• [Your goal]:
Find each line in the data below that contains the string "masks", and copy those lines out in full.

• [Entries provided]:
** start **

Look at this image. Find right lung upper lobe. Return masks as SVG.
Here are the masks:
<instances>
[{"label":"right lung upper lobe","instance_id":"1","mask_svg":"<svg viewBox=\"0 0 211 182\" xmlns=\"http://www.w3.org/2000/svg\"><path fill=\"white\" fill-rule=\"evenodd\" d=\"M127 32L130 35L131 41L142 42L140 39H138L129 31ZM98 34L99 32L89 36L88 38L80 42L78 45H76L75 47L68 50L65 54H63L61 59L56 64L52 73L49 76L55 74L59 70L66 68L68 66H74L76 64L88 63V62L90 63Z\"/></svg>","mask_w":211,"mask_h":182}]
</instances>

** end **
** start **

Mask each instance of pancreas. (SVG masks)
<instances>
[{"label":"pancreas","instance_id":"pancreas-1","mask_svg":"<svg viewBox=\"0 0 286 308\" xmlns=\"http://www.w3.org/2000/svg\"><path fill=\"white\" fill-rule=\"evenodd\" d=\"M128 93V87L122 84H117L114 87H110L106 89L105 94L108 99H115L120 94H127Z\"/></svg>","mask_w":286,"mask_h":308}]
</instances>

** end **

• [Answer to the exercise]:
Look at this image. Find right lung upper lobe. Return masks as SVG.
Here are the masks:
Mask each instance of pancreas. (SVG masks)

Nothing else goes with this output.